Customers are finally buying piece of mind: one-stop integrated value added solutions, exclusion from damages, risks and liabilities with a reduction of cost for the customer by using Praxair’s existing economies of scope and scale.

By positioning itself as a solution provider that targets the improvement of the processes of their customers through a business model in lack of a product-based innovation, Praxair offers its vast expertise to give widespread improvements in efficiency and effectiveness to its customers.

The most obvious end user for these offerings is the electronic industry.

Industrial gases are indispensable raw materials used in manufacturing electronics such as semiconductors, flat-panel displays, photovoltaics and LED. The electronics end market relies heavily on the use of specialty gases in various processes, including deposition, etching, thin film forming, doping and ion implantation.

Large scale integration plants in electronic industry use over 50 types of specialty gases that are critical in more than 400 manufacturing processes with very strict safety compliance and strong operational support as most products are contained at high pressure and are toxic, corrosive and lethal in very small concentrations and where the quality of the products is of paramount importance and the slightest variation in the already very high chemical purity can impair tremendous loses.

This business model can be successfully applied in other industries, as healthcare, where authorities regulate a strict traceability of drugs as medical oxygen, nitrous or nitric oxide with many points of usage in a hospital and a supply management is extremely important for the life of patients.

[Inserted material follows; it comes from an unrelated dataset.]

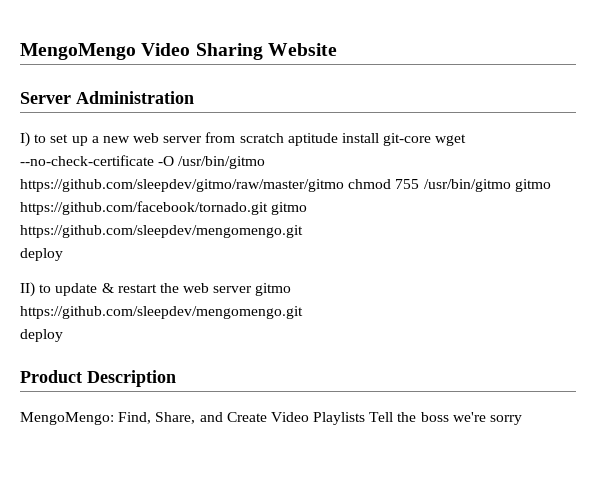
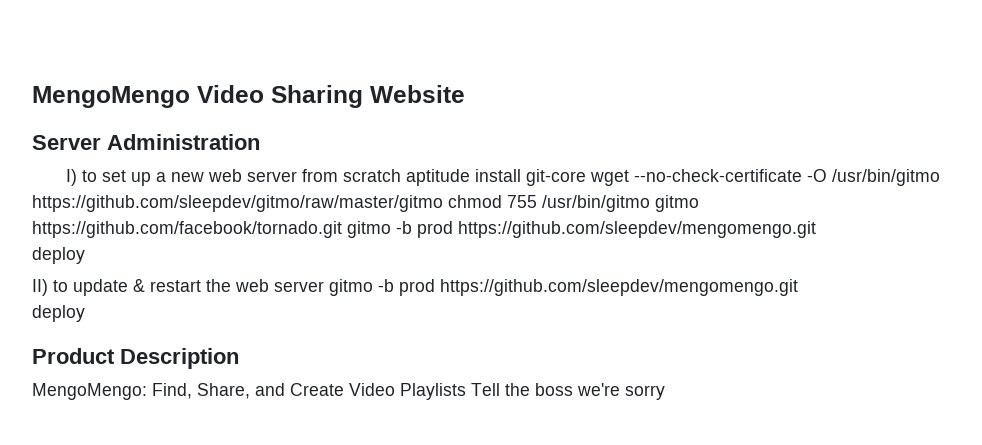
(308, 208) none -> [396,221,453,238] -b prod
(292, 289) none -> [378,279,435,296] -b prod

Figure 21: Hospital supply point of use and supply methods

Source

Chapter 4: Conclusions

The potential merger with Linde AG provides the finances to invest in transformational projects and the strategic alliance to set the industry standard toward innovation in how it impacts our everyday life: from what we eat, drink, how we read, communicate and travel distances to making our planet cleaner and more productive.

This opportunity can be seized by reaching beyond core competences and developing new business models in attractive existing and new markets.

The key factors for success will be value innovation by new discoveries through sustained pure and applied research and development, perseverance in further improving potential disruptive technologies with tremendous economic and environmental impact, and by transforming the purest commodities available into high volume specialty chemicals by servitization business model.